[Extracted page text data]
--------------------

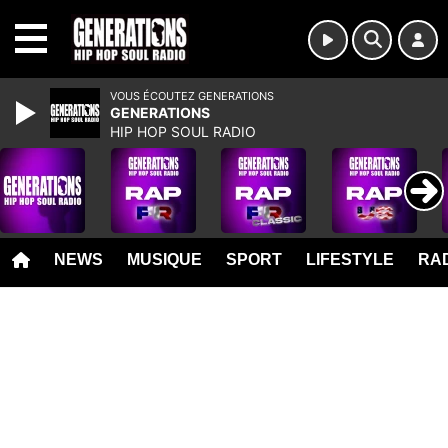
MENU
VOUS ÉCOUTEZ GENERATIONS
GENERATIONS
HIP HOP SOUL RADIO
NEWS
MUSIQUE
SPORT
LIFESTYLE
RAD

--------------------

» DESCRIPTION OF THE TASK: Go through the records above and return each line in which the word "GENERATIONS" occurs.

» TASK RESPONSE:
VOUS ÉCOUTEZ GENERATIONS
GENERATIONS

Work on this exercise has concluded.